As soon as we get on, I can feel the overwhelming, claustrophobic crush of bodies and skin and breath and sweat. The air on board, what little there is of it, is stale and humid. I pause momentarily, trying to decide which route to take inside. There is nowhere to go.

Noticing my hesitation, the tout juts an open palm into my back. Now he is barking orders in Kiswahili: "songa, songa" - "squeeze, squeeze." Then I feel it: a slow, massive crush propels me backwards down the aisle. I’m getting pushed, crammed, jammed, shoved and stuffed backwards. That I or any of my
fellow occupants can move at all is difficult for me to believe. Hell, I can’t even breathe. We’re packed in so tightly I can feel the veins popping in my neck. A sharp chill of panic sweeps through me, and I make a push forward towards the exit - the only way out - but I can’t move. Astonishingly, through the window, I can see still more passengers getting on. It’s all in slow motion now. I am drowning. I feel weak. I struggle to maintain. Then the mammoth blue tin can in which we are crammed begins to move.

The Manyanga is lurching up the street now, indelicately circumventing the potholes torn in the tarmac below us. First left, then right. With each turn the total weight of every person packed on board is displaced against me, crushing me, momentarily cutting off my circulation.

Then I think its our stop. I motion (with eyes only) to my friend that this is it - we need to get the fuck off. He’s in a much better position to do this than me (crammed frontwards, on one leg, at an angle - but with a fortunate proximity to the door). I reach up a weak hand to the greasy, sweat-covered bar above me and pull forward with all my might. There is no room to move, no empty space anywhere, but the dense mass of bodies somehow contorts itself and gives way. I am squeezed gradually through it towards the exit.

My first glimpse through the doorway of the wide-open expanse of space outside makes me intensely anxious to disembark this hideous bus. I try to get off, but the tout wants money first. I’m astounded. I can barely move, much less reach in my pocket to extract proper change. I tell him as much, but he says "No" again and forcibly blocks my way. In the confusion, my friend, who is already off and free, pays the fare. I am released.

I step down into the crisp, fresh, night air and feel the wet grass curl under my feet. I take a deep breath.

Then I reach in my pocket to grab that 500 shilling note I had just stuffed there, moments before, in the relative safety of the curb. I look up as the neon-blue behemoth is barrelling away, music blaring, exhaust smoke trailing, arms dangling.
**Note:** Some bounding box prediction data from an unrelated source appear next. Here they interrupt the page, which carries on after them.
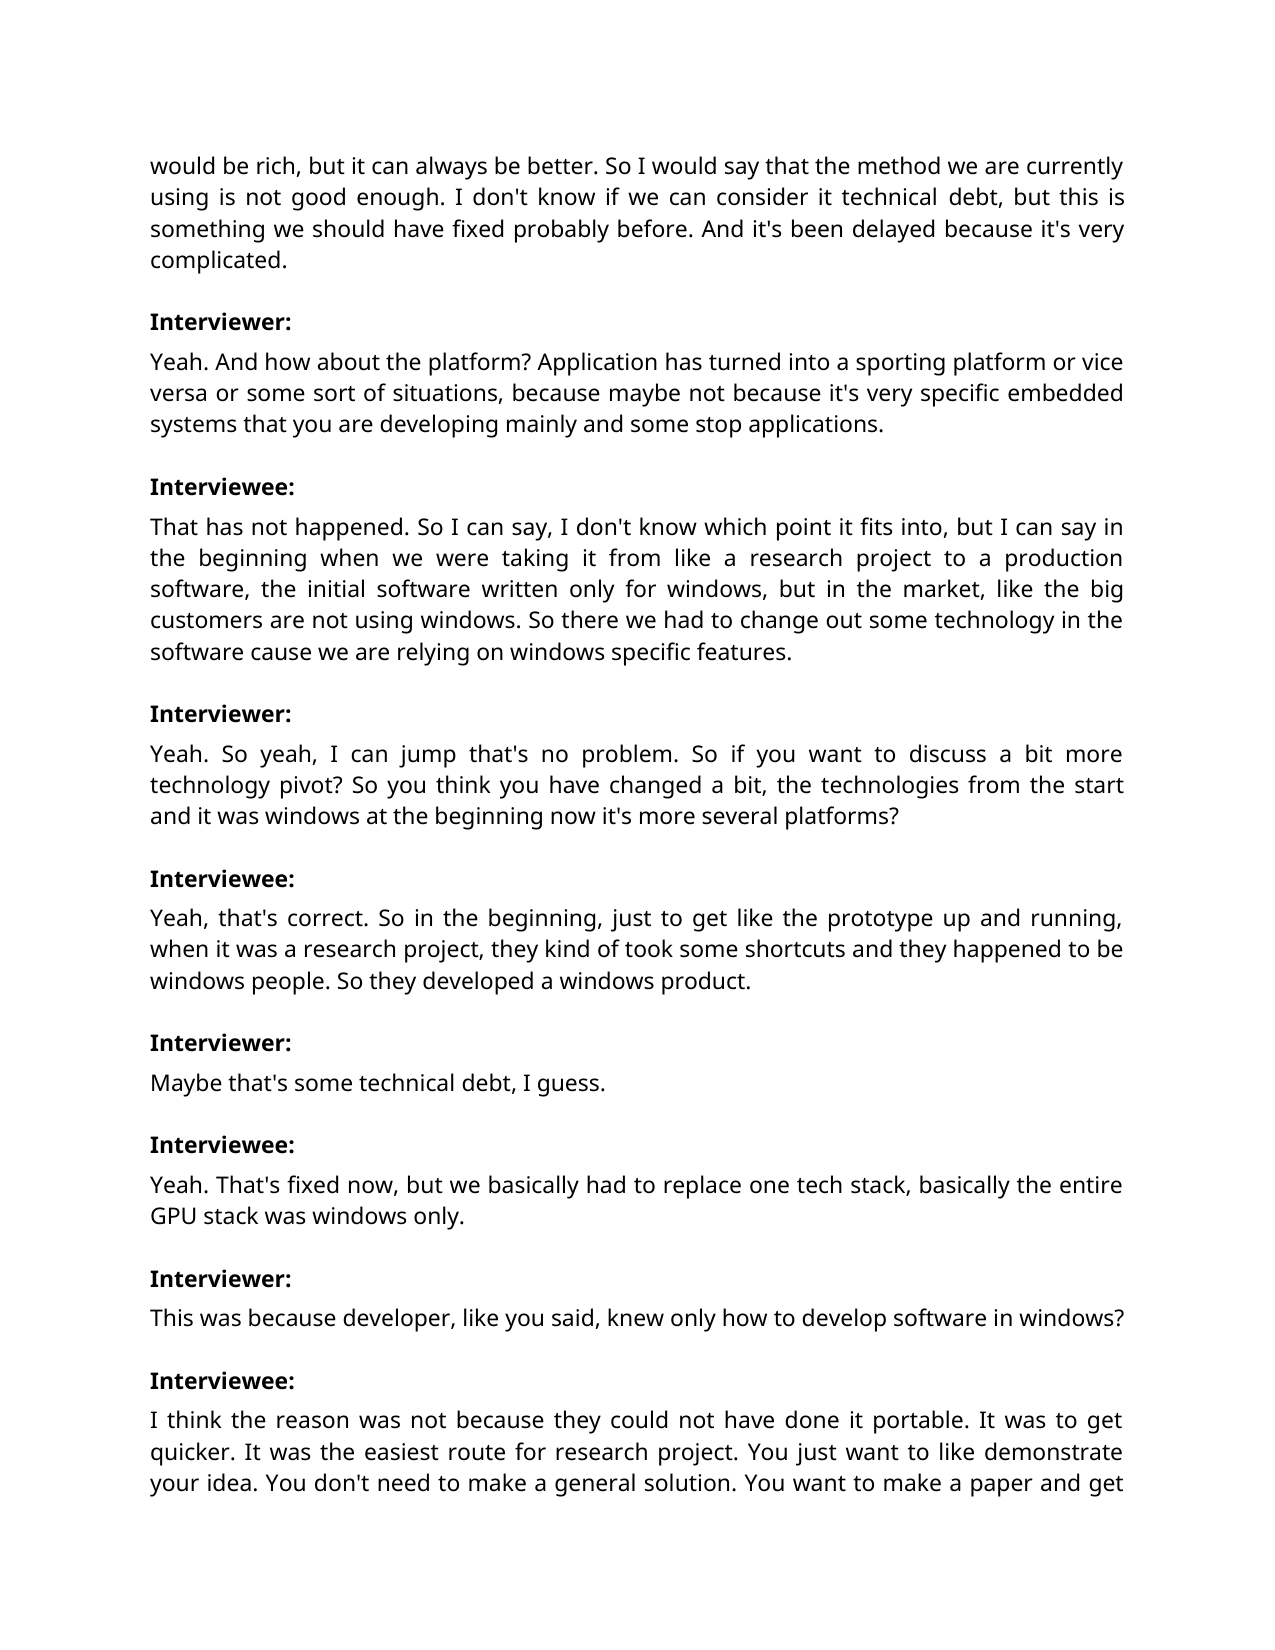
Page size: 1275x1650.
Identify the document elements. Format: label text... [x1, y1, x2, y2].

text Interviewer: [150, 1027, 1125, 1058]
text Maybe that's some technical debt, I guess. [150, 1067, 1125, 1098]
text Interviewee: [150, 1129, 1125, 1160]
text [150, 1404, 1125, 1498]
text Interviewee: [150, 471, 1125, 502]
text Yeah, that's correct. So in the beginning, just to get like the prototype up and running, when it was a research project, they kind of took some shortcuts and they happened to be windows people. So they developed a windows product. [150, 902, 1125, 996]
text Interviewee: [150, 862, 1125, 894]
text Yeah. That's fixed now, but we basically had to replace one tech stack, basically the entire GPU stack was windows only. [150, 1169, 1125, 1231]
text This was because developer, like you said, knew only how to develop software in windows? [150, 1302, 1125, 1333]
text Interviewer: [150, 1262, 1125, 1294]
text Interviewer: [150, 698, 1125, 729]
text Interviewee: [150, 1364, 1125, 1396]
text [150, 150, 1125, 275]
text Yeah. And how about the platform? Application has turned into a sporting platform or vice versa or some sort of situations, because maybe not because it's very specific embedded systems that you are developing mainly and some stop applications. [150, 346, 1125, 439]
text Yeah. So yeah, I can jump that's no problem. So if you want to discuss a bit more technology pivot? So you think you have changed a bit, the technologies from the start and it was windows at the beginning now it's more several platforms? [150, 737, 1125, 831]
text Interviewer: [150, 306, 1125, 337]
text That has not happened. So I can say, I don't know which point it fits into, but I can say in the beginning when we were taking it from like a research project to a production software, the initial software written only for windows, but in the market, like the big customers are not using windows. So there we had to change out some technology in the software cause we are relying on windows specific features. [150, 510, 1125, 667]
I stand there muttering, cursing, looking at the blur of crushed caricatures receding in the darkness.

Don’t ever walk through Nairobi at night. That’s what they tell you.

And then I realize we have only gone one stop.

Copyright 1997 Todd Pitman. All rights reserved.

Note: The origin of the picture at the top of this story is unknown. I found it in a box of my old African photos, but I don't remember taking it. I checked with several friends who were with me when I first traveled to Africa _ to Kenya _ in 1993. None of them could identify it.